On this day in the World: Greece bailout, car bombings, and Tyson's victory

■ 14 AD: Augustus, first Emperor of Rome and adopted son of Julius Caesar, died.

■ 1561: Mary Queen of Scots arrived in Scotland to take the throne after 13 years in France.

■ 1839: The first ‘daguerreotype’ photograph, a direct positive image on a silver-coated copper plate, taken by Louis Jacques Daguerre, was shown in Paris.

■ 1848: The New York Herald reported the discovery of gold in California.

■ 1871: Orville Wright, US inventor and aviator was born. With his brother Wilbur, he succeeded in developing the first machine capable of powered flight in December 1903.

■ 1883: Gabrielle ‘Coco’ Chanel, French fashion designer, was born.

■ 1934: Germans voted to give Adolf Hitler the presidency, in addition to being chancellor.

■ 1946: William Jefferson Clinton, 42nd president of the United States, was born. He served as governor of Arkansas from 1978-80 and from 1982-92, when he was elected president. He was re-elected for a second term in 1996.

■ 1960: The Soviet Union launched the Sputnik 5 satellite into Earth orbit, carrying two dogs, Belka and Strelka. It was the first spaceflight to send animals into orbit and return them safely to Earth, and paved the way for the first human orbital flight, Vostok 1, less than eight months later.

■ 1977: Actor and comedian Groucho Marx died. The most popular of the famous Marx Brothers, his films included A Night at the Opera and A Day at the Races.

■ 1979: The Vietnamese-backed Cambodian government passed a death sentence on former dictator Pol Pot for genocide. The sentence was passed in absentia, as troops were unable to track down the Khmer Rouge leader.

■ 1987: Gunman Michael Ryan shot dead 16 people during a rampage through Hungerford, England, in what was then Britain’s worst mass killing. He then shot himself after being cornered by police in a local school.

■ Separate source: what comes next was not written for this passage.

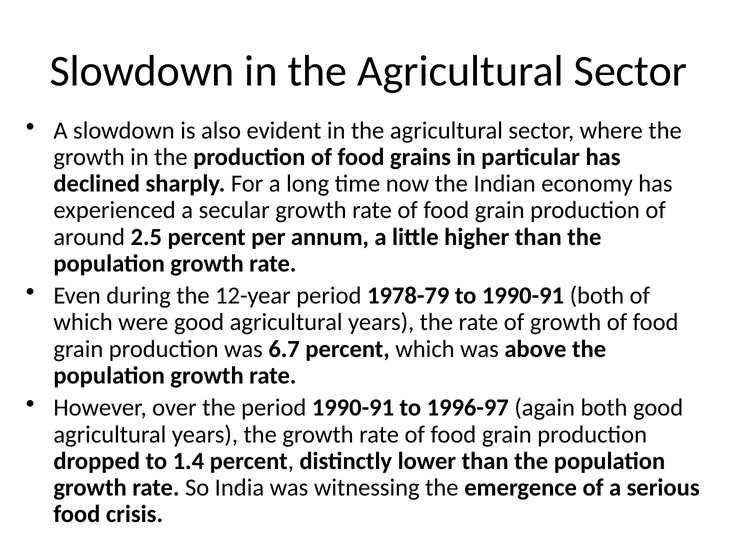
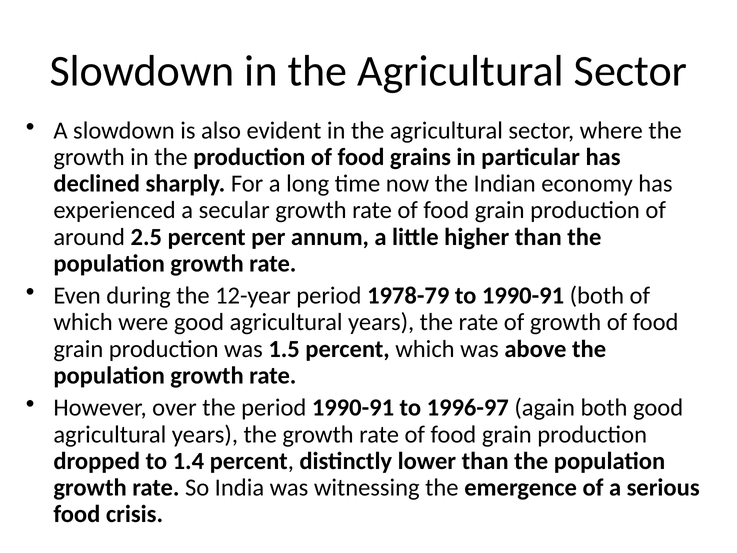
6.7: 6.7 -> 1.5
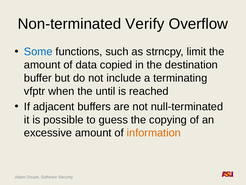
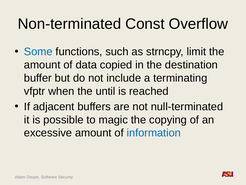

■ 1991: Soviet president Mikhail Gorbachev was overthrown in a coup by Communist hardliners, which collapsed two days later. The failed coup marked the beginning of the end of the Soviet Union.

■ 1995: After two years in prison, former undisputed world heavyweight boxing champion Mike Tyson appeared in his comeback fight, beating Peter McNeeley in just 89 seconds.

■ 1998: Police in Manchester questioned local doctor Harold Shipman about the death of an elderly woman patient and said they were investigating a further 19 deaths of patients in his care; Shipman was later exposed as Britain’s worst mass murderer, thought to have killed at least 215 people over 23 years.

■ 2005: Britain’s former Northern secretary Mo Mowlam, who oversaw the talks which led to the 1998 Good Friday Agreement, died aged 55. The Labour Party politician, who had previously suffered a brain tumour, once famously whipped off her wig and slammed it on the table when negotiations between the obdurate foes of Northern Irish politics reached a sticking point.

■ 2009: At least 101 people were killed and more than 500 were injured after car bombs and a barrage of mortars hit highprofile targets in Baghdad. They were the first co-ordinated strikes against central areas of the capital since Iraqi forces took over responsibility for security in the city, and the deadliest attack since the Yazidi bombings in northern Iraq in August 2007 which killed almost 800 people.

■ 2012: Hollywood director Tony Scott died by suicide in Los Angeles at the age of 68. The British-born director, brother of Alien director Ridley Scott, shot to fame in the 1980s with a string of action films including Top Gun, Crimson Tide, and Beverly Hills Cop II.

■ 2015: Germany’s parliament backed a third bailout for Greece, a victory for Chancellor Angela Merkel, who supported the proposal. The $95bn bailout had still to be approved by other governments in Europe.